The Return of 3% Down Risky Loans From The Government – What Could Possibly Go Wrong?

Guest Post by Dr. Housing Bubble

The return of risky loans: Freddie Mac offering a 3 percent down loan called Home Possible Advantage targeted to cash strapped buyers. FHA loans and interest only loans also permeate market.

I love when mortgage products get creative in their titles.  We had those wonderful “option ARMs” that basically gave you the option to not pay your mortgage principal.  But what people forget beyond the egregious toxic mortgages, most foreclosures hit people with vanilla 30-year fixed mortgages.  That is right, of the 7,000,000+ completed foreclosures most were boring traditional mortgages.  Since the stock market has been on a massive run for six years now, people have forgotten that recessions routinely hit our economy.  It is part of the economic system.  If you can’t pay your mortgage, it doesn’t matter if you have a 30-year fixed, ARM, interest only loan, or other variety of payment you are making to the bank.  Now that banks know they can boot you out and sell to an investor, the foreclosure process started humming along.  A reader pointed out that Freddie Mac is entering once again into offering low down payment loans to cash strapped borrowers dreaming of their first crap shack.  The product is called Home Possible Advantage but in reality, you are making a big bet with little equity.

Home Possible Advantage

For all intents and purposes, Freddie Mac and Fannie Mae were nationalized during the housing crisis.  Free market Kool-Aid drinkers conveniently forget that we conducted some massive socialism in bailing out the financial sector.  In theory the free market sounds good for housing but the housing market is one heavily subsidized segment of our economy (i.e., government backed loans, mortgage deductions, property taxes, etc).

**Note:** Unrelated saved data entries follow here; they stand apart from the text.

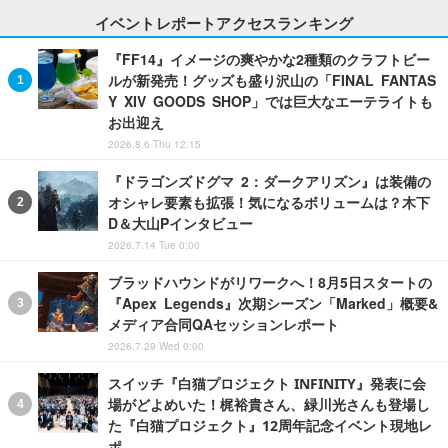
イベントレポートアクセスランキング
『FF14』イメージの爽やかな2種類のクラフトビー
ルが新発売！グッズも盛り沢山の「FINAL FANTAS
Y XIV GOODS SHOP」では巨大なエーテライトも
お出迎え
2026.8.6 Thu 12:15
『ドラゴンズドグマ 2：ダークアリズン』は装備の
オシャレ要素も拡張！気になるボリュームは？木下
D＆大山Pインタビュー
2026.7.14 Tue 0:00
ブラッドハウンドがリワークへ！8月5日スタートの
『Apex Legends』次期シーズン「Marked」概要&
メディア合同QAセッションレポート
2026.7.29 Wed 0:00
スイッチ『白猫プロジェクト INFINITY』発表に会
場がどよめいた！梶裕貴さん、緑川光さんも登場し
た『白猫プロジェクト』12周年記念イベント現地レ
ポ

So it was interesting that resurrected and nationalized player Freddie Mac is introducing a very low down payment product:

home possible advantage

This is adding a high level of risk for new buyers.  Since Americans are tapped out and the banking industry has juiced home values up thanks to investors, it is time to hand this game off to cash strapped Americans.  That is, unless you can offer riskier products.